Marco Biagi joined 70 volunteers on streets to gain an understanding of the misery faced by the homeless on a daily basis
Under the imposing shadows of bank, hotel and theatres in Festival Square last week, a group of 70 volunteers camped out.
We were part of an annual event organised by Edinburgh homelessness charity The Rock Trust, this year working in concert with charities in seven other cities across the UK.
The sponsored Sleep Out 2012 was intended to raise funds and awareness, rather than duplicate the experience of sleeping on the streets. The 50 of us who spent the night there were guarded by event stewards. All of us had homes waiting for us when the night was over. None of us had to beg for our suppers.
That night, though, we experienced all the elements that a November in Edinburgh had to offer. We were kept up by the noise of the city all night. All of us felt hard concrete underneath. That brought us all a step closer to appreciating what it would be like to live that way every night, but the experience was always going to be a sanitised one. It would be ridiculous to suggest that one night outdoors conveys wholesale the experience of homelessness. Fortunately, that is not the intention.
The main purpose of the Sleep Out was to raise £250,000 for the youth homelessness charities working in each of the cities. The early indications are that it has succeeded. The second was to raise awareness, and on a long and mostly sleepless night, it was hard not to reflect on the problem that all of our towns and cities continue to grapple with.
Scotland’s Homelessness Act, passed in 2003, had ambitious aims. It set a target that from the end of 2012 all unintentionally homeless people will be entitled to settled accommodation.

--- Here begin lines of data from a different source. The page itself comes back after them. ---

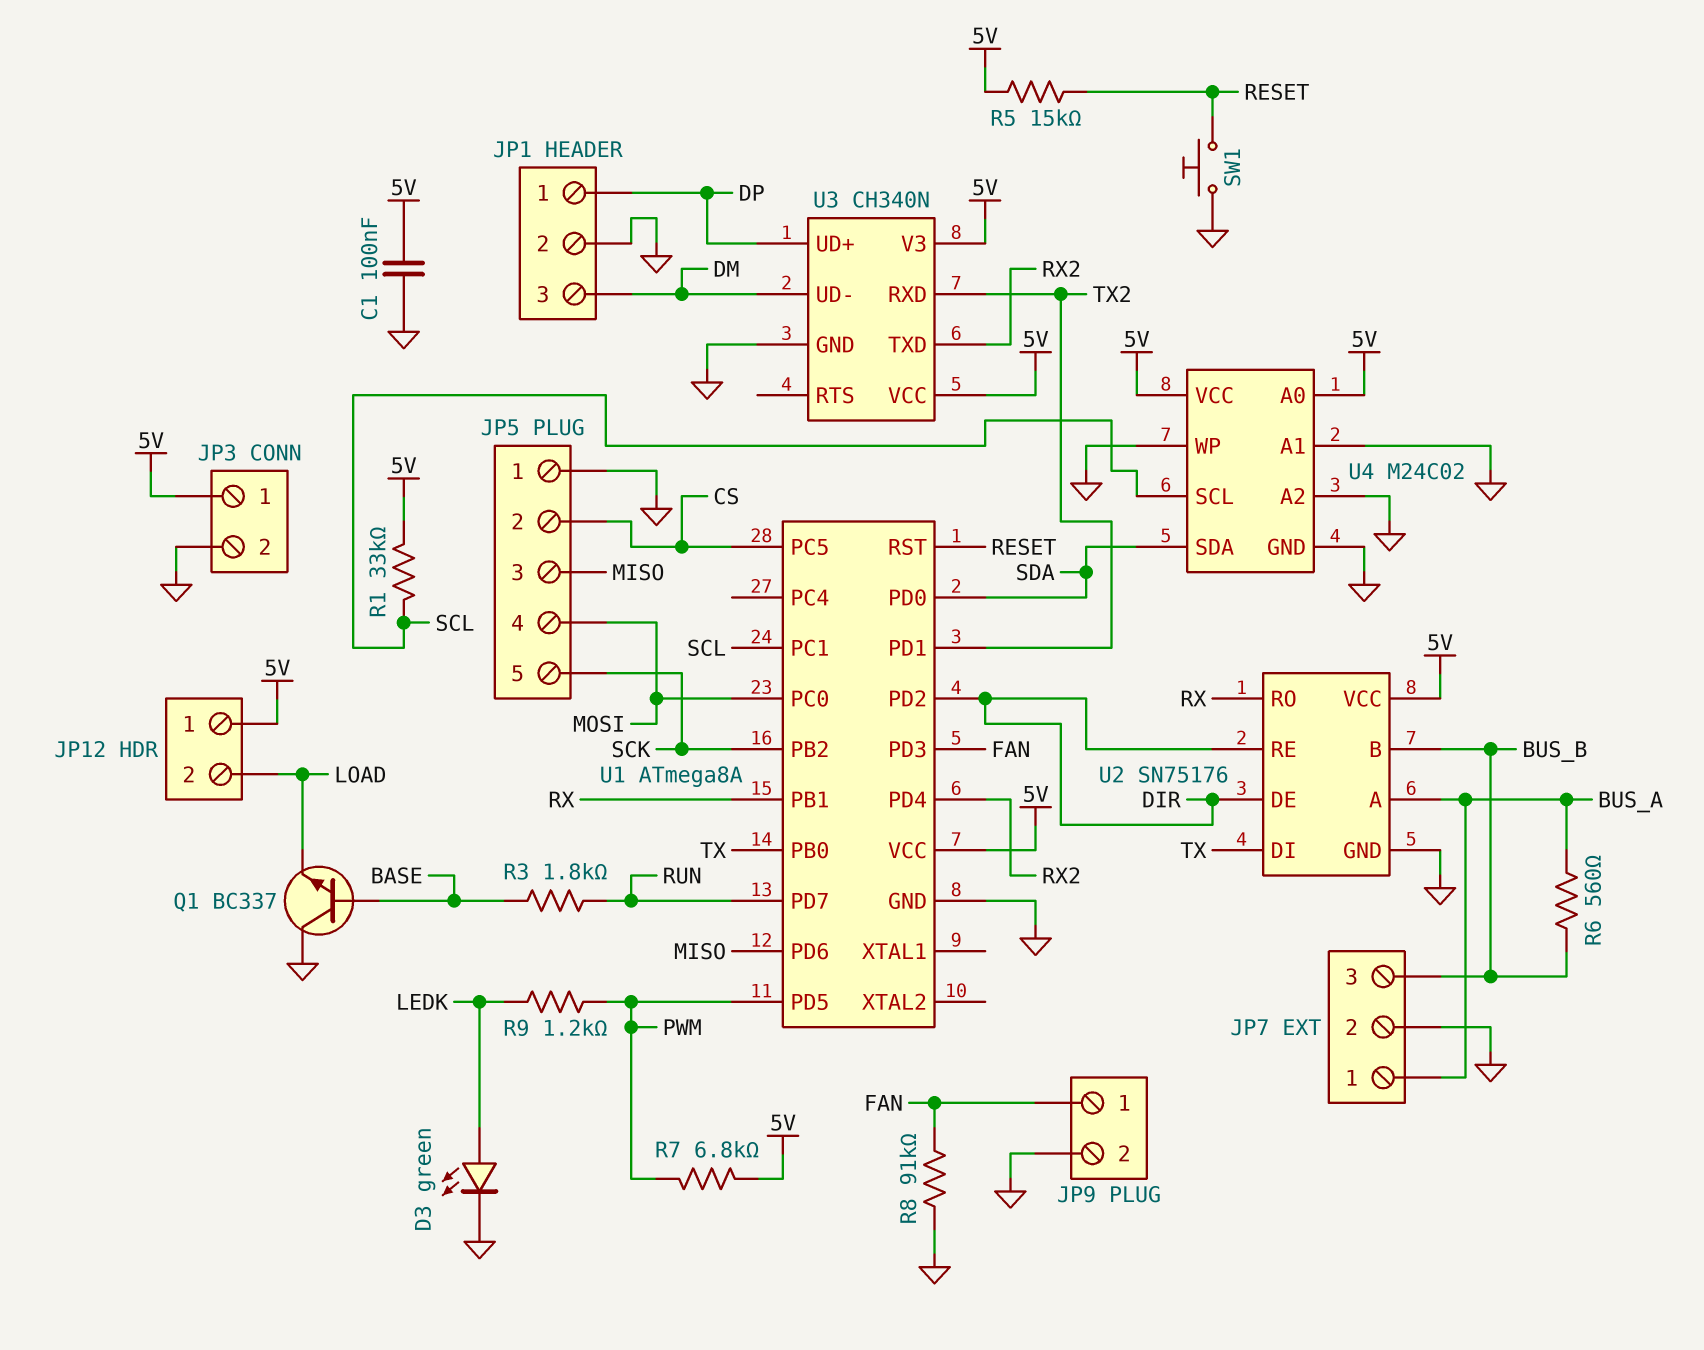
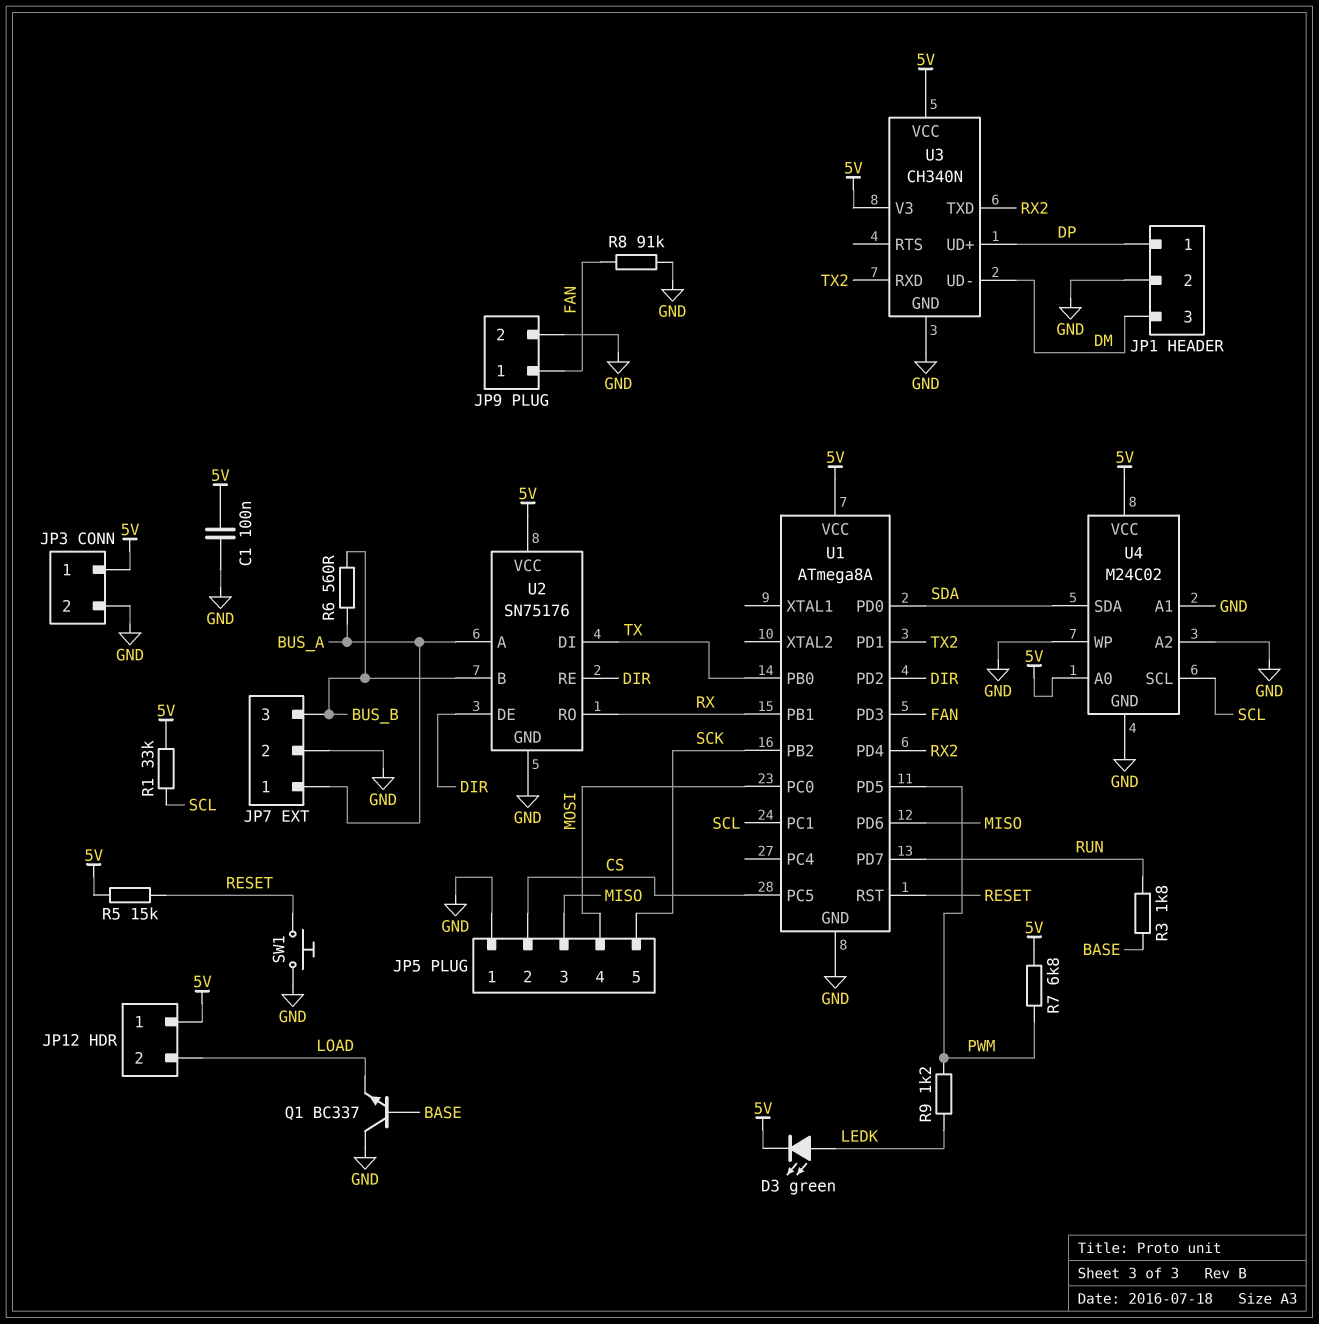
D3: LED green (A LEDK, K GND) -> LED green (A LEDK, K 5V)

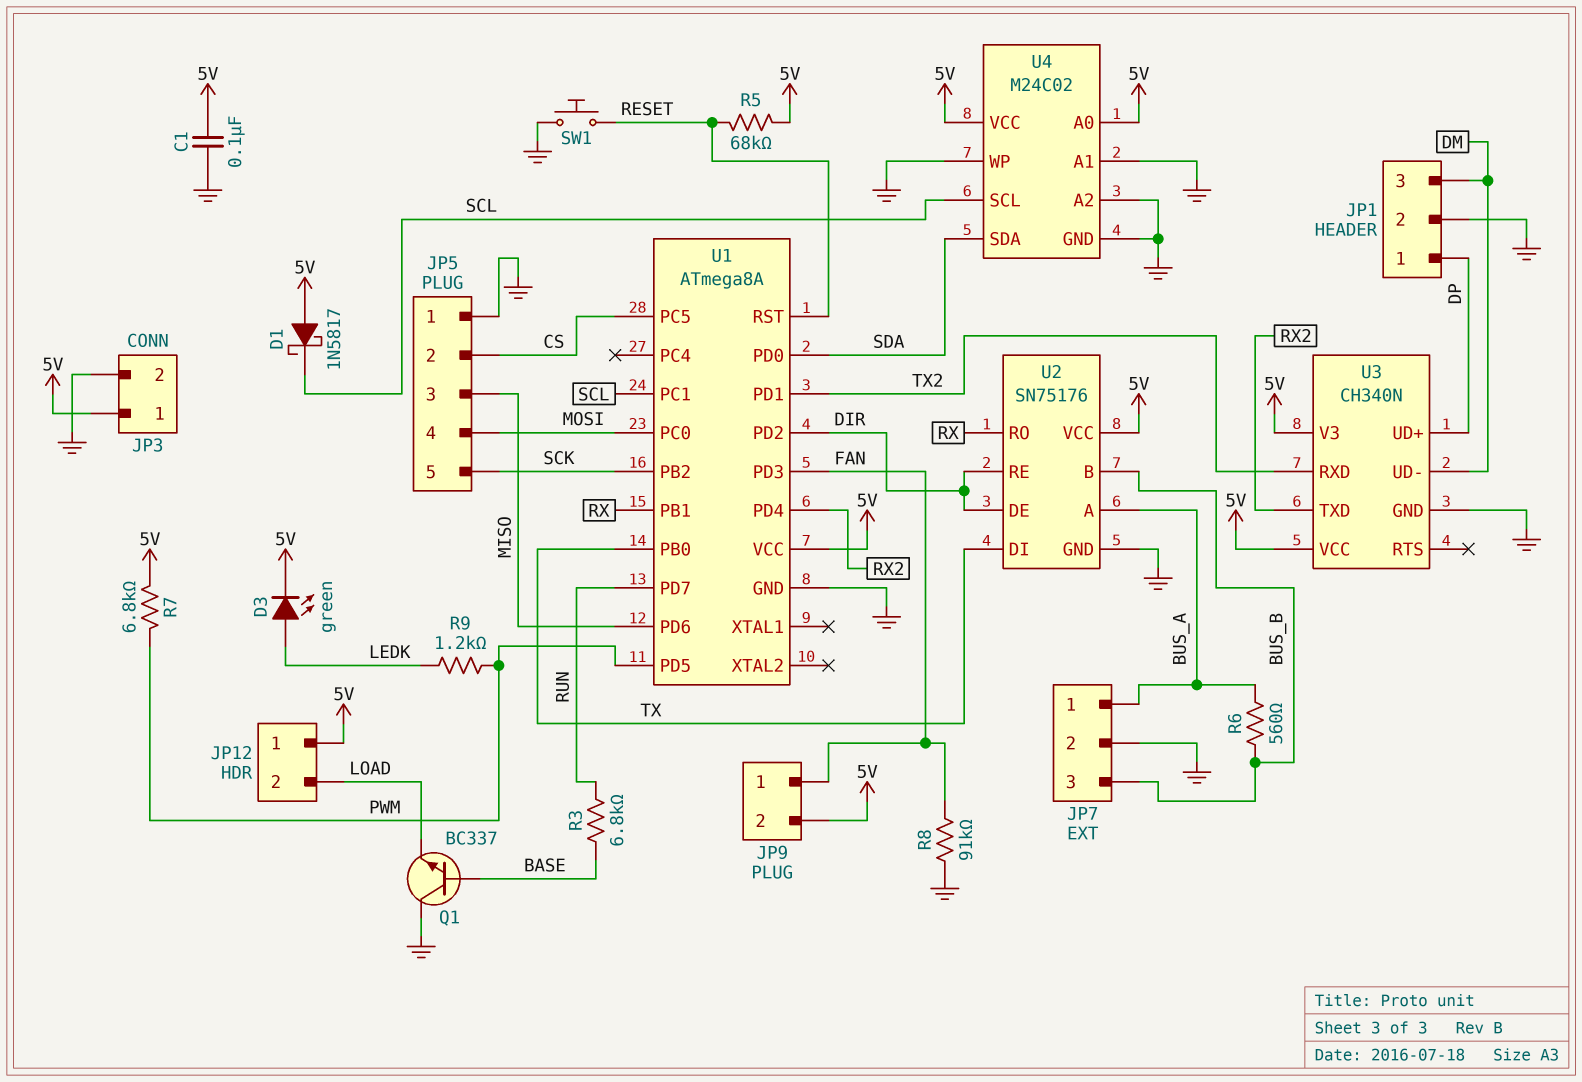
D1: none -> schottky 1N5817 (A 5V, K SCL)
JP9 pin 2: GND -> 5V
R1: 33k (5V, SCL) -> none
R3: 1.8k (BASE, RUN) -> 6.8k (BASE, RUN)
R5: 15k (5V, RESET) -> 68k (5V, RESET)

Homelessness, however, needs much more than just a new law and a well-intentioned pressing of the voting button in Holyrood. The Act laid the foundation for change, but investment from government at all levels and tireless efforts from charities working with the hardest to reach has brought us to where we are now. After peaking in 2005-6, when 61,000 people across the country presented themselves as homeless, levels are now down by a quarter.
Much of the recent progress is down to work aimed at the causes of homelessness. Last year, young people with direct experience of going through homelessness services told their stories to the Scottish Parliament’s Equal Opportunities Committee. Family and relationship breakdown, threats of violence and the isolation of leaving the care system ran through their accounts. Like many charities working in this area, the Rock Trust also runs projects aimed at risk groups, like young people making the transition from care.
In the last decade, local councils have realised that it is a false economy only to target those people already homeless rather than those before and after. It is a rare case where homelessness creeps up with no warning signs. Almost as rare is the newly-housed individual or family who does not still face challenges that could lead them to being homeless again. Parliament heard horror stories like young people who had been housed into the very lowest quality property. Flats could be no more than empty boxes, bereft of the basic essentials of life such as carpets, furniture and cooking equipment. Again the reports also show that such experiences are now rare, and more importantly, are on the way out.
If this is a picture of hope, there is trouble ahead. The accommodation costs of the newly rehoused depend heavily on money that comes straight from the UK Government through the welfare system. Radical changes in approach are now under way, and national organisations campaigning for homeless people such as Shelter, Scottish Churches Housing Action and the Scottish Council for Single Homeless have all argued that the changes will make homelessness worse. Local councils will face higher bills in already difficult times, and more of the rehoused will be at risk of losing the roof over their head because of rent eligibility problems and finding themselves in a yo-yo between crisis services and temporary housing. Not only could the UK-wide changes lead to turmoil in already difficult lives, what was intended to save public money will almost certainly end up costing more.
With these difficulties on the horizon there has never been a more important time to support Edinburgh’s many hard-working housing charities, so they can keep on offering their services, whether in homes, on streets, or in hostels. You don’t have to sleep out in Festival Square to do that – there are always opportunities all year round, and there are still too many people facing another winter, who, unlike us, couldn’t simply go home in the morning.
• Marco Biagi is an SNP MSP for Edinburgh Central.
• HOMELESSNESS is still a problem in the Capital, despite the most recent figures showing the numbers were decreasing.
Homeless applications in Edinburgh fell from 4645 in 2009-10 to 4531 in 2010-11. The figures showed that the Capital had the most homeless people sleeping rough with 512 people saying they had slept rough the night before they applied for help.